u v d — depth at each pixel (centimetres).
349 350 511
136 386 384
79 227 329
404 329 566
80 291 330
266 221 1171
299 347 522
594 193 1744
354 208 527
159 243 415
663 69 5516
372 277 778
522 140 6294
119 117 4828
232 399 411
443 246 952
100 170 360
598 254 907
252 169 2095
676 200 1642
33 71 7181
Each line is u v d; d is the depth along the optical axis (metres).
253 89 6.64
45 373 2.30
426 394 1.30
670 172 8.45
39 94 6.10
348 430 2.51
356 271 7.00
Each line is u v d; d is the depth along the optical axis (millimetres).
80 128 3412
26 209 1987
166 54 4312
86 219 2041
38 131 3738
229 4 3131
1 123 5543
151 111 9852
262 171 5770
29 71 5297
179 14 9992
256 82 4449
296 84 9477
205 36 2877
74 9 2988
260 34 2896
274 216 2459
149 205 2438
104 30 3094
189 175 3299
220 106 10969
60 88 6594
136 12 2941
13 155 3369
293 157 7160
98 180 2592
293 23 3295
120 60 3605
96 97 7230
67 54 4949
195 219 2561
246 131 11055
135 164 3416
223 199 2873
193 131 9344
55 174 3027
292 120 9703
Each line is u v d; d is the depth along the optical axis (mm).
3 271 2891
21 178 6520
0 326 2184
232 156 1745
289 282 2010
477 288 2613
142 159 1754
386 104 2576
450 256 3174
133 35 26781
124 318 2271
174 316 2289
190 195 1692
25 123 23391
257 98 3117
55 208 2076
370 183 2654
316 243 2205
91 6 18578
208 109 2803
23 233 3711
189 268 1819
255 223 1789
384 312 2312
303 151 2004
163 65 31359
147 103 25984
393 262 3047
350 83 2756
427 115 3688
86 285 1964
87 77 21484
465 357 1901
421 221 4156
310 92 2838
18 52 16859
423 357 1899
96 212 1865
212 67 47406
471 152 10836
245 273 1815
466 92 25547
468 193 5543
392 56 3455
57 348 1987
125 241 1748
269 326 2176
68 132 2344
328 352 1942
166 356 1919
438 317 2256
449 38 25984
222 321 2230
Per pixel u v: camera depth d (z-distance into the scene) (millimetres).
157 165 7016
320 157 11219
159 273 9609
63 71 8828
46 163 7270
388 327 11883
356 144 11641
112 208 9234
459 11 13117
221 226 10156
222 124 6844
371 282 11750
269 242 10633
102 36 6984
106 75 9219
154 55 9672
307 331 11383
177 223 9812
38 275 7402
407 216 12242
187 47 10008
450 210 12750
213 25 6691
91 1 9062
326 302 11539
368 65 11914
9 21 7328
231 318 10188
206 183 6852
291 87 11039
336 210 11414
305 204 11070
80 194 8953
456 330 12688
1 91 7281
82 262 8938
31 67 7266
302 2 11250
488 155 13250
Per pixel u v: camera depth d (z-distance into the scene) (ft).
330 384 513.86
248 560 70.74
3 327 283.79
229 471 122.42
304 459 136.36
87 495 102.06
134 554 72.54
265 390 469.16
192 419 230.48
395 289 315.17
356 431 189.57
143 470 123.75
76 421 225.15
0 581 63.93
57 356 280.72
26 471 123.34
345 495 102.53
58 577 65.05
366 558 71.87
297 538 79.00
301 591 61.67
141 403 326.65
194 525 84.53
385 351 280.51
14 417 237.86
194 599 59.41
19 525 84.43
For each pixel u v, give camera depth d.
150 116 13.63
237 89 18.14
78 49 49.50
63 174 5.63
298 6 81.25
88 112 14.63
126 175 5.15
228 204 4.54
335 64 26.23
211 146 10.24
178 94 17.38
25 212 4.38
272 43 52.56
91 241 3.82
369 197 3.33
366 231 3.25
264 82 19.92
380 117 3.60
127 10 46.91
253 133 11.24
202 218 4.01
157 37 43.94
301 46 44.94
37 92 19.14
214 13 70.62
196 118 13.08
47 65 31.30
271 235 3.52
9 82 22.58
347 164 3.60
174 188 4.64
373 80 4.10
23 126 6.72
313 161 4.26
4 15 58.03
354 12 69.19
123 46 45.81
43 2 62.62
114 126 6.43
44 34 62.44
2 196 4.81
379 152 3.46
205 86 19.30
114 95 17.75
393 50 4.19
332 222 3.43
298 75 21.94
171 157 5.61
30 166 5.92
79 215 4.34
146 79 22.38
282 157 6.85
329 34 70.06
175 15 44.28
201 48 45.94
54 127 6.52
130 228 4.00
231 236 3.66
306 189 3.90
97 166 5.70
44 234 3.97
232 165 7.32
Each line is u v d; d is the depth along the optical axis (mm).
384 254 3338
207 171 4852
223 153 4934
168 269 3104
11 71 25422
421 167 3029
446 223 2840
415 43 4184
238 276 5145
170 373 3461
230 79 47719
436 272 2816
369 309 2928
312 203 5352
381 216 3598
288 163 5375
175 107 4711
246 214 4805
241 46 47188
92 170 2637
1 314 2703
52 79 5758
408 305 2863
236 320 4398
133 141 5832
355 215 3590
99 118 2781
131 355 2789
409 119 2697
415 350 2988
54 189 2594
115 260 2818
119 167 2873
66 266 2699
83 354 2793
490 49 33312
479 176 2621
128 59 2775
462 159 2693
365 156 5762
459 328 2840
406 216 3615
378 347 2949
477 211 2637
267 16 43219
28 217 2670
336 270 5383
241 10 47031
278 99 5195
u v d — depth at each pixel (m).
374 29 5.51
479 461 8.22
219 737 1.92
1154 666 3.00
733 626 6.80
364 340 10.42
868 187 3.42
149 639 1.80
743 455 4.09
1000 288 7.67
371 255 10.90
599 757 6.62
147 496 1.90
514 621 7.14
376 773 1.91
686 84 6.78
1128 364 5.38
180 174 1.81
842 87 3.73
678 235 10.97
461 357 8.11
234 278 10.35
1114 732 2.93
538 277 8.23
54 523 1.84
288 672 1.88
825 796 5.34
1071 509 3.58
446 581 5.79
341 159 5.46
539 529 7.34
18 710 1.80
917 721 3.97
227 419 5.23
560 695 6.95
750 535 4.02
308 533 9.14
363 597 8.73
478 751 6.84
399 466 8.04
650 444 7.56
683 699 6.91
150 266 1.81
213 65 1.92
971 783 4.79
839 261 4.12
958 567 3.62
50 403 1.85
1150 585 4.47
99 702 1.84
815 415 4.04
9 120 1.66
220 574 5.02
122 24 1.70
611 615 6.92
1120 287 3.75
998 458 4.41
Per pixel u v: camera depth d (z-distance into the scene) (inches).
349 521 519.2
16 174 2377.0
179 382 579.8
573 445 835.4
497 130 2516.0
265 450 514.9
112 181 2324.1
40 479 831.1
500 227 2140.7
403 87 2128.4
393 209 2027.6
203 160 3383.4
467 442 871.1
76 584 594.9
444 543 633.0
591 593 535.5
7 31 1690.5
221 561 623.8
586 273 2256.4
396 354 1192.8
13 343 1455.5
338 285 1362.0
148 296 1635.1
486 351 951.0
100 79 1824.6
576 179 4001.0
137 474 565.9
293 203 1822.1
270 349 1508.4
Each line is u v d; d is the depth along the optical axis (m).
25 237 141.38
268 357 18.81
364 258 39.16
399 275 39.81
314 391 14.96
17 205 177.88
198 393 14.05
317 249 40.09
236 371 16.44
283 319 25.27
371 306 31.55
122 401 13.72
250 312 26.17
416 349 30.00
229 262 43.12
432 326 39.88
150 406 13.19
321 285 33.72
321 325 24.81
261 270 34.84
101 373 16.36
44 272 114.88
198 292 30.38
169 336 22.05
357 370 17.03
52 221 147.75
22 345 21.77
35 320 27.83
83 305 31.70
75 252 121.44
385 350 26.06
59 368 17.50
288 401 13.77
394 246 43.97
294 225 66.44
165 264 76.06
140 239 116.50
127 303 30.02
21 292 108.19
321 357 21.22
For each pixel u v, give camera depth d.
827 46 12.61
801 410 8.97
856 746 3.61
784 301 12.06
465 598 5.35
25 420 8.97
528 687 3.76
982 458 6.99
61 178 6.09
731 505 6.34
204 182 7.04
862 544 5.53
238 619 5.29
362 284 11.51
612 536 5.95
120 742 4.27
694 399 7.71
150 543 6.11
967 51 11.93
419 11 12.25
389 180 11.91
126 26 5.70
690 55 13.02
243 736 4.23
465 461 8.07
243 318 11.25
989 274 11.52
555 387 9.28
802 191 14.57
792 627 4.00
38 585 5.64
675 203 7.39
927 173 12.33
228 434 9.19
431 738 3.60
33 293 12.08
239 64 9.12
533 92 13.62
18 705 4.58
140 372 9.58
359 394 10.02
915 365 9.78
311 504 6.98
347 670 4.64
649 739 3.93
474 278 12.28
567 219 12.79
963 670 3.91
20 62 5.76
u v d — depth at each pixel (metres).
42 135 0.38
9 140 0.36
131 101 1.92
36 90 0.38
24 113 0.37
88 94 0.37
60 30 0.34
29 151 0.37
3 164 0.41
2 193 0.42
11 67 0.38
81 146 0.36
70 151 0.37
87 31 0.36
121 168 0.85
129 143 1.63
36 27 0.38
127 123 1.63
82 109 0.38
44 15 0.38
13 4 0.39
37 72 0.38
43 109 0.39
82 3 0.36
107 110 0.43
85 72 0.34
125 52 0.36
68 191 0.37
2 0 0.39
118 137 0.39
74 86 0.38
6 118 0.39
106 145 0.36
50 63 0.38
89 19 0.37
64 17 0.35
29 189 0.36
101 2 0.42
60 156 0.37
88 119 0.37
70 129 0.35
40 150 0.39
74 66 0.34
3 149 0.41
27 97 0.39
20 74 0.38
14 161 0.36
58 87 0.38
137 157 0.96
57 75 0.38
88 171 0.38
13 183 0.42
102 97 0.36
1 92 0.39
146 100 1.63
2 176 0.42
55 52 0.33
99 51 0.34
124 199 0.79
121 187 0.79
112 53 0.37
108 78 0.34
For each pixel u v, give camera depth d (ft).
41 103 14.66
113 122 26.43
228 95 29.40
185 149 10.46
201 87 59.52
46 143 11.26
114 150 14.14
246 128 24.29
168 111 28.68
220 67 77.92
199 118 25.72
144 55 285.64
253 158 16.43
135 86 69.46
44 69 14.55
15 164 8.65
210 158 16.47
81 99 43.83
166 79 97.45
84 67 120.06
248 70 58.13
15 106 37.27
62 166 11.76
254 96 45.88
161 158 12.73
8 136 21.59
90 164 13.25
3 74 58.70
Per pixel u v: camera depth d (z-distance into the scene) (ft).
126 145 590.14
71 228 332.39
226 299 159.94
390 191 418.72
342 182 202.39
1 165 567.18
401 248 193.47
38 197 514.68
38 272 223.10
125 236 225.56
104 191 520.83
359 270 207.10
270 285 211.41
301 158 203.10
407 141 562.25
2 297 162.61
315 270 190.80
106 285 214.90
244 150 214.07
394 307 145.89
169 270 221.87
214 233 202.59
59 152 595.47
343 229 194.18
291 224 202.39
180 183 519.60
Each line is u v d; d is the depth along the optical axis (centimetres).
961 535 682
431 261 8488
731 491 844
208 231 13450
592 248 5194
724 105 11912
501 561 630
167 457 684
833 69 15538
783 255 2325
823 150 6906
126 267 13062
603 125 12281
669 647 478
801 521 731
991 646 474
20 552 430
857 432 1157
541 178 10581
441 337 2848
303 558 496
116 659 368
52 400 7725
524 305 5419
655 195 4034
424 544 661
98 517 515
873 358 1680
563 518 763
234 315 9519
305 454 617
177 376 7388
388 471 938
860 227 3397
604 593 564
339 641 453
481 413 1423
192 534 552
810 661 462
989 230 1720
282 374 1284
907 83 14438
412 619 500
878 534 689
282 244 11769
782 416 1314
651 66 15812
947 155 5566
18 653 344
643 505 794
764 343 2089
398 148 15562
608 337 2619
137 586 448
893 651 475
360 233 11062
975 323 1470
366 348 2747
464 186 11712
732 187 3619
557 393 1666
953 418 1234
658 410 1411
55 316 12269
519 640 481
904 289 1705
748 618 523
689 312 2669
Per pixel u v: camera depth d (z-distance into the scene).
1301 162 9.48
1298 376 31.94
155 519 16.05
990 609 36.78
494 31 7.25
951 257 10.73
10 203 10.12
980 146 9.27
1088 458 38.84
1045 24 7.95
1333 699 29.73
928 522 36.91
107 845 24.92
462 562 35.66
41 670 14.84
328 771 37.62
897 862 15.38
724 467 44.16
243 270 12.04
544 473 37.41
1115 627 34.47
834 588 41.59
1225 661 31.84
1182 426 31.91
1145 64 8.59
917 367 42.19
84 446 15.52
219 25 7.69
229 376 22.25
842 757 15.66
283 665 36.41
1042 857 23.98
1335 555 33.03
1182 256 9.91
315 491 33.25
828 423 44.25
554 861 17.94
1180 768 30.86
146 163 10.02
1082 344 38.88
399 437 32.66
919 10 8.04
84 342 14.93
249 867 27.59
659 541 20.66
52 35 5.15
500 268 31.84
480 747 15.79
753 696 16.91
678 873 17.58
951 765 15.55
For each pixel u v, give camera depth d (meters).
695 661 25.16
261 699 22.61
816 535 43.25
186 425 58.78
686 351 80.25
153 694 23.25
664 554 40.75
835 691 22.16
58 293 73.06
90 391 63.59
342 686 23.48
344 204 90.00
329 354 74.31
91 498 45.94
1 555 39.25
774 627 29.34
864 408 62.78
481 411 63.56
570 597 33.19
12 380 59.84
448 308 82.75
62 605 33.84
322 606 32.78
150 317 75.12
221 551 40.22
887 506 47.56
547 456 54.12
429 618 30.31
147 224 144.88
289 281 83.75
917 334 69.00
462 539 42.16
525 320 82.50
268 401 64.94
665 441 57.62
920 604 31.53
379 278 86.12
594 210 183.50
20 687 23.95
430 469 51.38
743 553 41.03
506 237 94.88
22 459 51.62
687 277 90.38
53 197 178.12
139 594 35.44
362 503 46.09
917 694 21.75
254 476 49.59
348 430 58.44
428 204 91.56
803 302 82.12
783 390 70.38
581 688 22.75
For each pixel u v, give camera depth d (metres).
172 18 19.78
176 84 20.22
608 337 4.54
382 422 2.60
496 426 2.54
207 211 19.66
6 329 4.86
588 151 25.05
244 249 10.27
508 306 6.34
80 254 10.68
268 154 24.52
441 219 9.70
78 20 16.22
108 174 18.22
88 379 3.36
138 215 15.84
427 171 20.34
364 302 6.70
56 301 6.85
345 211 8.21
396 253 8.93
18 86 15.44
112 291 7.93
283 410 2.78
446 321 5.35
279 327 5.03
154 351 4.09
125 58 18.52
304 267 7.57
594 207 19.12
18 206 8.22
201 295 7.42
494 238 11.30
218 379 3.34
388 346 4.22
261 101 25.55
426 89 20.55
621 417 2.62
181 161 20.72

————

Work order ▸ Which lines of the material contain the string "distance"? List each of them.

Response ▸
Per pixel u v: camera depth d (z-distance into the scene) (millimetres).
Per pixel u v: camera depth d (z-distance into the scene) (ft).
Per pixel u v: camera depth d (z-distance into the scene) (inches).
Per pixel u v: camera depth d (z-distance into the scene) (ft).
Per pixel u v: camera depth d (z-distance into the scene).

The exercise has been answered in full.